UChicago researchers led by UChicago PME Prof. Liang Jiang are part of an international, multi-institution collaboration that has shown a significant speed-up in using quantum learning techniques to characterize physical systems. The team showed that while a classical, entanglement-free approach to these measurements would take 20 million years, their quantum, entanglement-enhanced approach took less than 15 minutes.
A team of scientists from the lab of UChicago PME Prof. David Awschalom, the University of California Berkeley, Argonne National Laboratory, and Lawrence Berkeley National Laboratory has developed molecular qubits that bridge the gap between light and magnetism—and operate at the same frequencies as telecommunications technology. The advance establishes a promising new building block for scalable quantum technologies that can integrate seamlessly with existing fiber-optic networks.
Working with collaborators at the Abdus Salam International Centre for Theoretical Physics (ICTP), UChicago PME and Chemistry Prof. Giulia Galli has used quantum mechanical simulations to reveal how tiny imperfections in ice's crystal structure dramatically alter how ice absorbs and emits light. The findings pave the way for scientists to better understand what happens at a sub-atomic scale when ice melts, which has implications including improving predictions of the release of greenhouse gases from thawing permafrost.
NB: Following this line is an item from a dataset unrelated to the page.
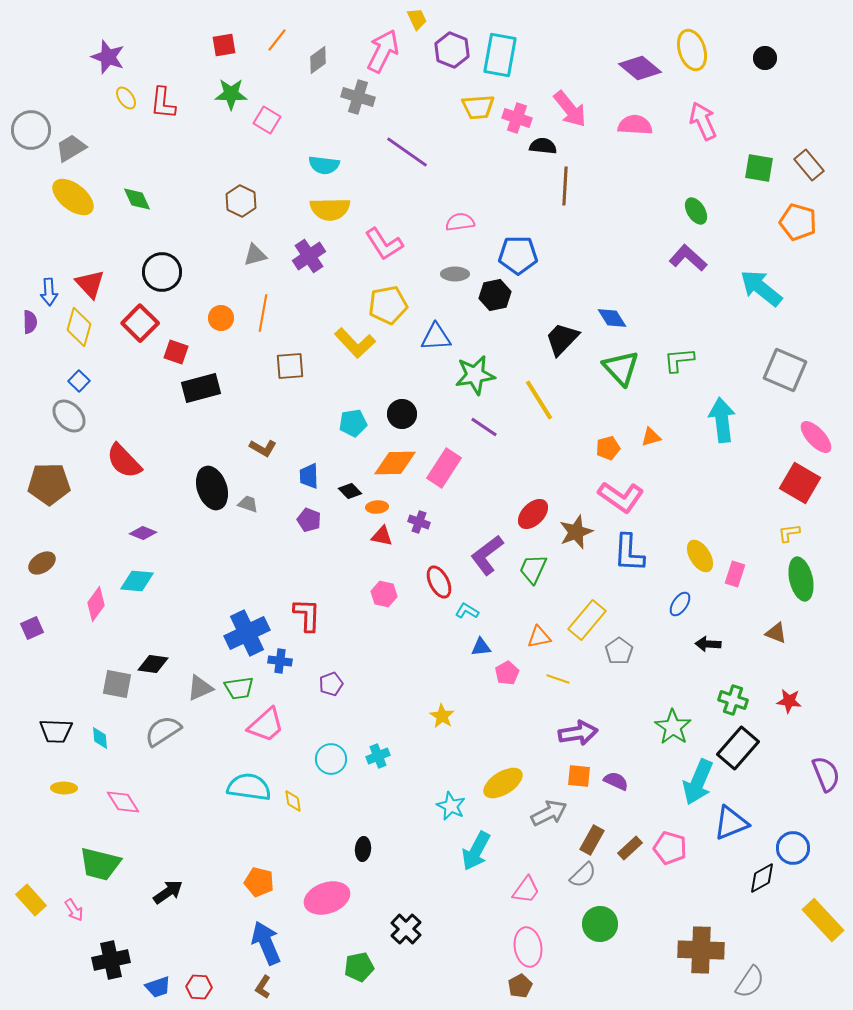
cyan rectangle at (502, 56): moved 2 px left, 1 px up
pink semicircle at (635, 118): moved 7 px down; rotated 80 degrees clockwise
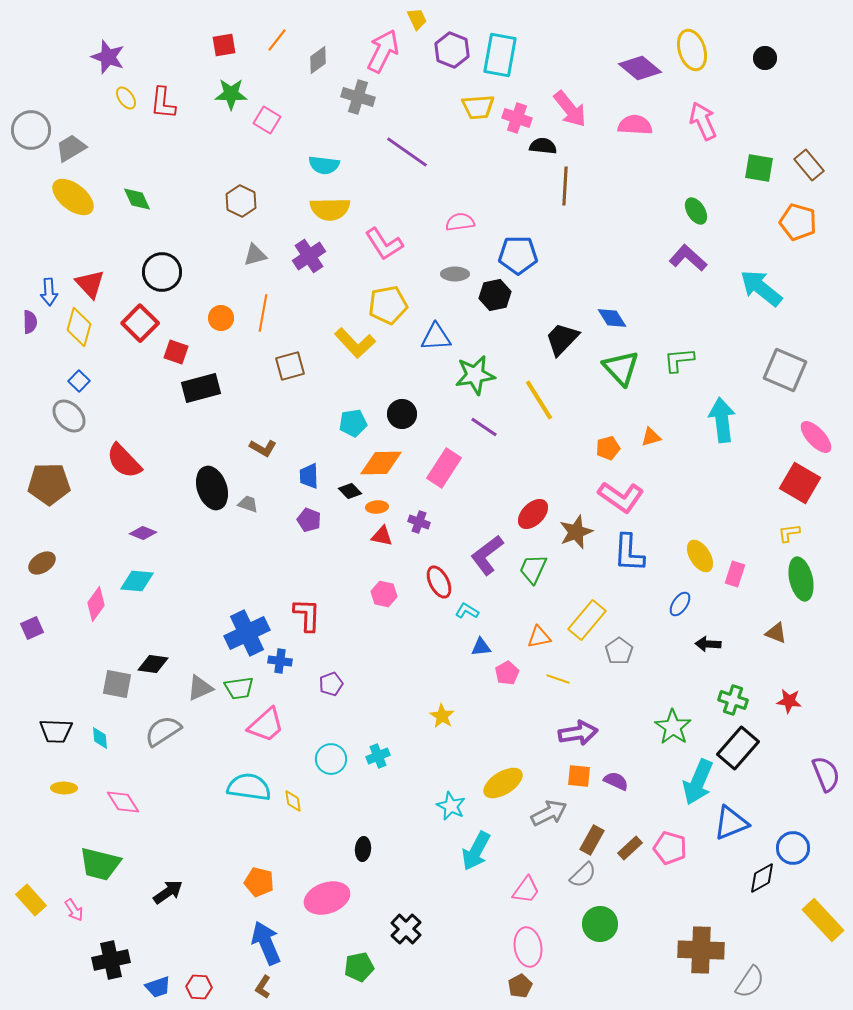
brown square at (290, 366): rotated 12 degrees counterclockwise
orange diamond at (395, 463): moved 14 px left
UChicago Physics Assoc. Prof. David Miller is part of a collaboration with the Department of Energy’s Fermi National Accelerator Laboratory, Diraq, University of Wisconsin-Madison and Manchester University that proposed the development of a quantum sensor made of quantum bits called spin qubits in silicon to probe beyond Standard Model physics. By placing many spin qubits together on a chip to form a sensor, the researchers seek to enable scientists to tease out even the faintest signals from the cosmos.
Scientists studying a promising quantum material in the lab of UChicago PME Asst. Prof. Shuolong Yang stumbled upon a surprise: within its crystal structure, the material naturally forms one of the world’s thinnest semiconductor junctions—a building block of most modern electronics. The junction is just 3.3 nanometers thick, about 25,000 times thinner than a sheet of paper.
Quantum materials startup staC12, which spun out of the lab of UChicago PME Assoc. Prof. Alex High joined the Chicago Quantum Exchange as a corporate partner. Headed by College alumna Avery Linder based on research published in 2024, staC12 develops integrated single-crystal diamond materials for next-generation quantum and semiconductor technologies.